Refusal for a ceasefire will expose the Americans as merchants of war and not peace and will elevate China on a higher political and moral pedestal.

Africa and Zimbabwe are more keen on seeing the resolution of the conflict through a humanistic approach rather than a bombastic blackmailing strategy, which seems to have been the hallmark of American diplomacy since the post-cold war.

The post-cold war era is a period of history that follows the end of the Cold War, which represents history after the 1991 fall of the Soviet Union- a period that saw the United States becoming the world’s sole superpower and the world order becoming unipolar.
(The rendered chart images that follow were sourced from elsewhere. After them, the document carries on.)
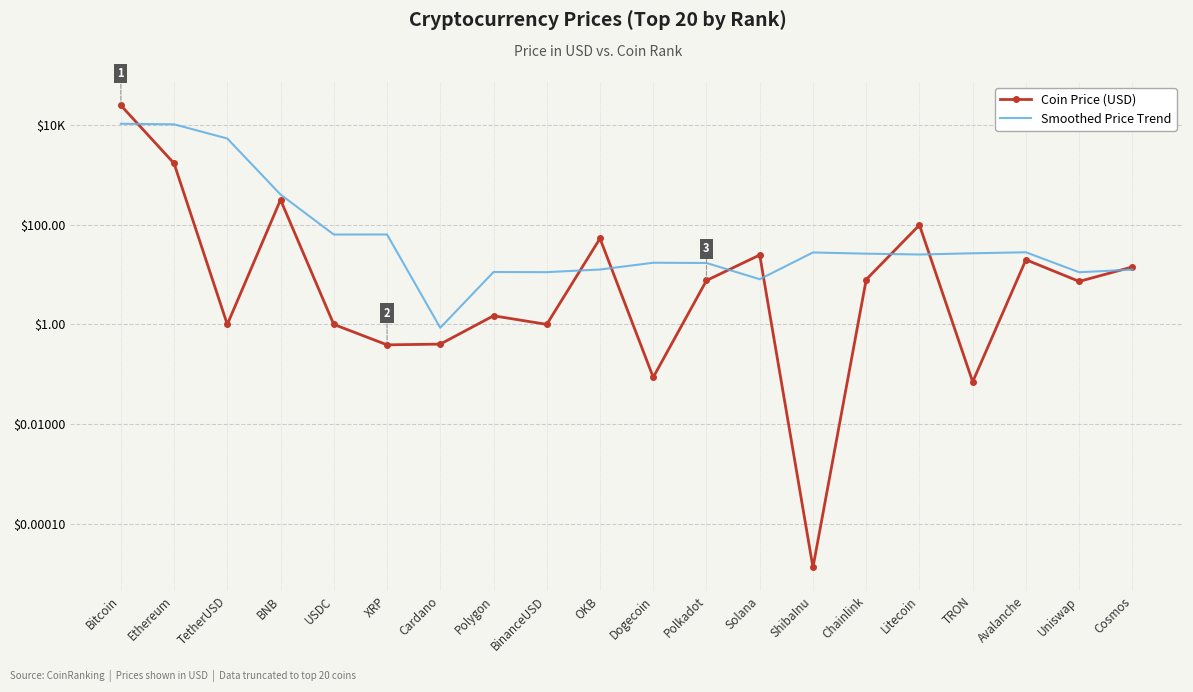

Read the Smoothed Price Trend value at Uniswap.

11.1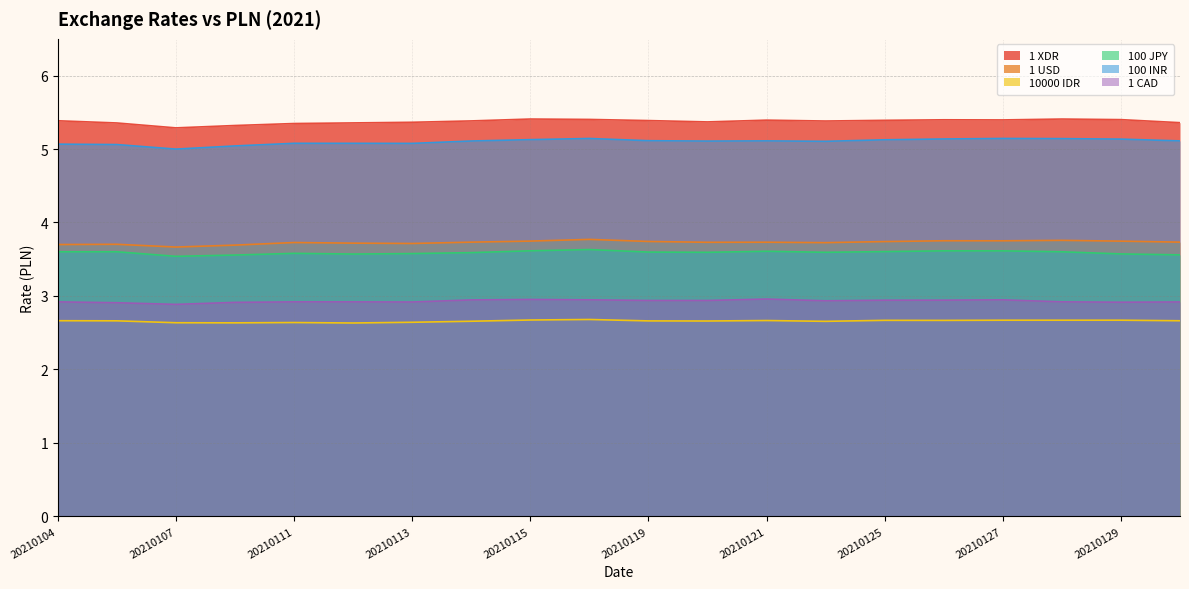

Between 20210115 and 20210125, which series saw the biggest shift?

1 XDR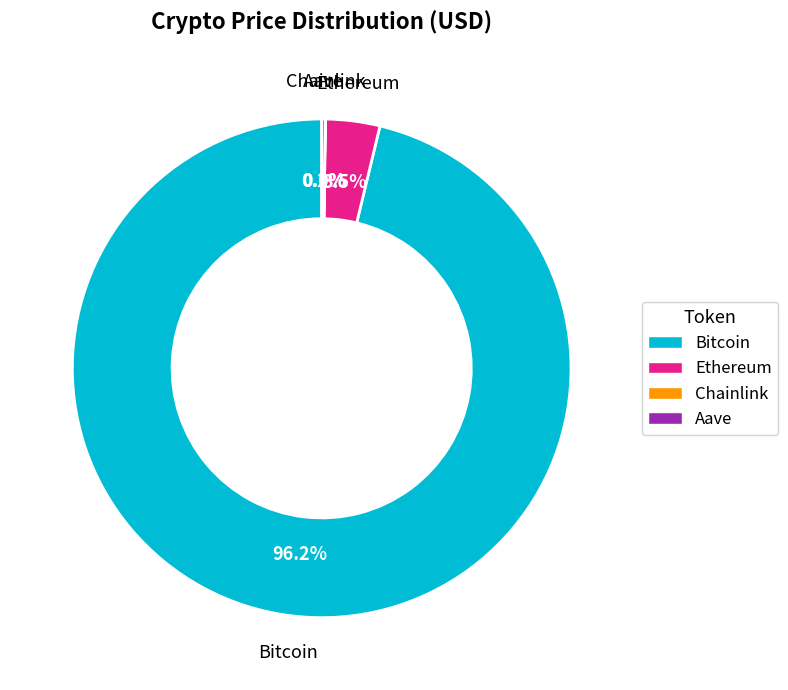

What percentage do Bitcoin and Ethereum together represent?

99.8%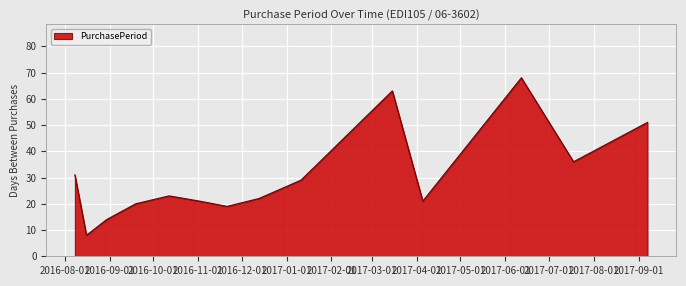

What is the minimum value shown in the chart?

8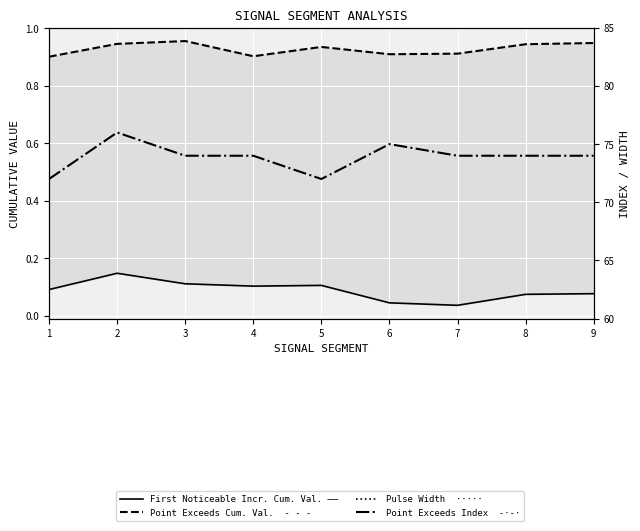

Where is the first local maximum for Point_Exceeds_Cumulative_Value?

3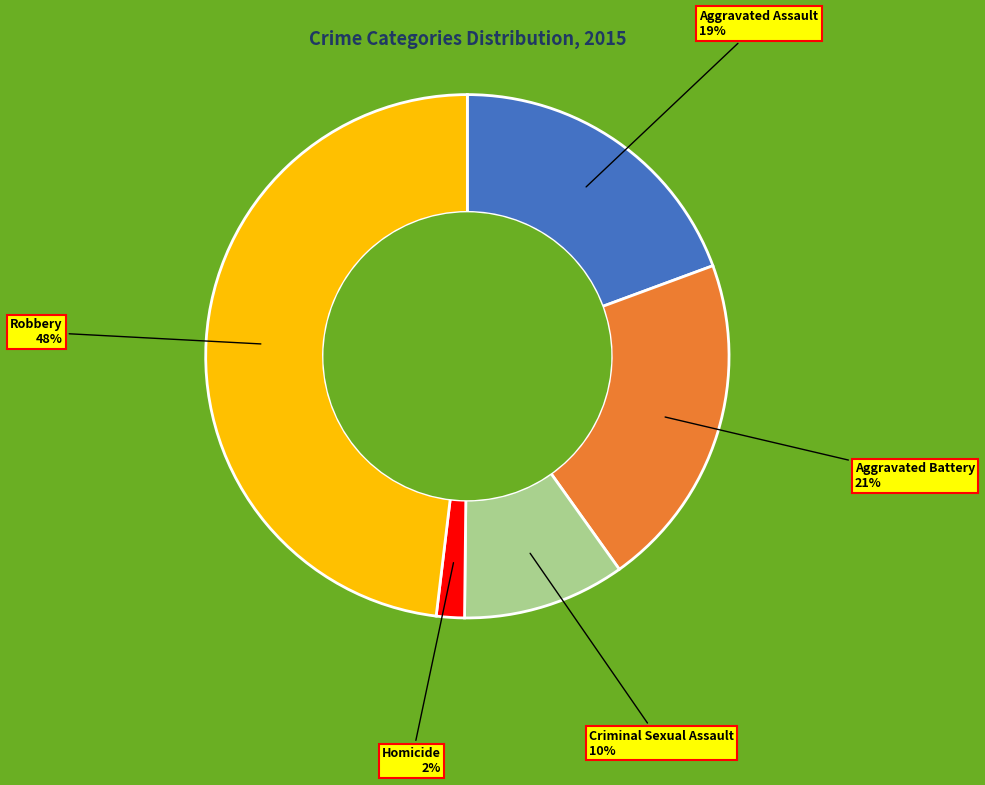

To the nearest percent, what is the difference between the Robbery and Criminal Sexual Assault slice percentages?

38%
There is no doubt that America’s dominance of the world order is declining especially with the emergence of China.

A new alternative order that sticks to international law beckons on the horizon.

Russia this week announced that it would be suspending its participation in the last remaining nuclear-arms treaty with the United States, a vestige of the security design that has helped keep the peace for decades.

Devoid of a new persuasive narrative to sway countries like Turkey and India, the West’s world order is certainly facing a decline.

The era of unilateral approaches to addressing international issues is dissipating because over time it has only managed to incite contradictions, differences and confrontation and hampered the development and progress of mankind.

Without doubt, this is a credible observation, especially regarding the United States’ policies across the world.

Sanctions on Zimbabwe as an example, have been unilateral, serving no purpose at all other than to create disharmony among citizens and create groundswell for regime change.

The world has seen enough of the United States’ hypocrisy especially when it comes to the Israeli—Palestinian conflict.

Despite Israel’s numerous, well-recorded human rights and international law violations, decades-long illegal occupation of Palestinian territories, and apartheid policies against the Palestinian population, the United States has blocked 53 UN Security Council (UNSC) resolutions against Israel in the last five decades.

So it is not only Russia and China that are concerned with the West’s apparent hypocrisy in handling international affairs.

Africa has had a long gripe against the current global order that pecks the continent at the lowest rug.

It has long campaigned for such an order that gives much power to the powerful and condemns weaker and smaller nations not to have a voice on the international arena.

Through the African Union (AU), Africa has called for the UN to institute massive reforms to make the international body more democratic in the manner it claims to be.

In 2005, for instance, the AU adopted the Ezulwini Consensus, which called for a more representative and democratic UNSC, in which Africa, like all other regions, is represented.

It, therefore, comes as no surprise that the majority of Africa is in support of a multipolar world order, which Russia and China are yearning to build.

It also explains why at the recent UN General Assembly vote on a resolution calling for Russia’s suspension from the UN Human Rights Council (UNHRC), the majority of African states either abstained while others like Ethiopia voted NO.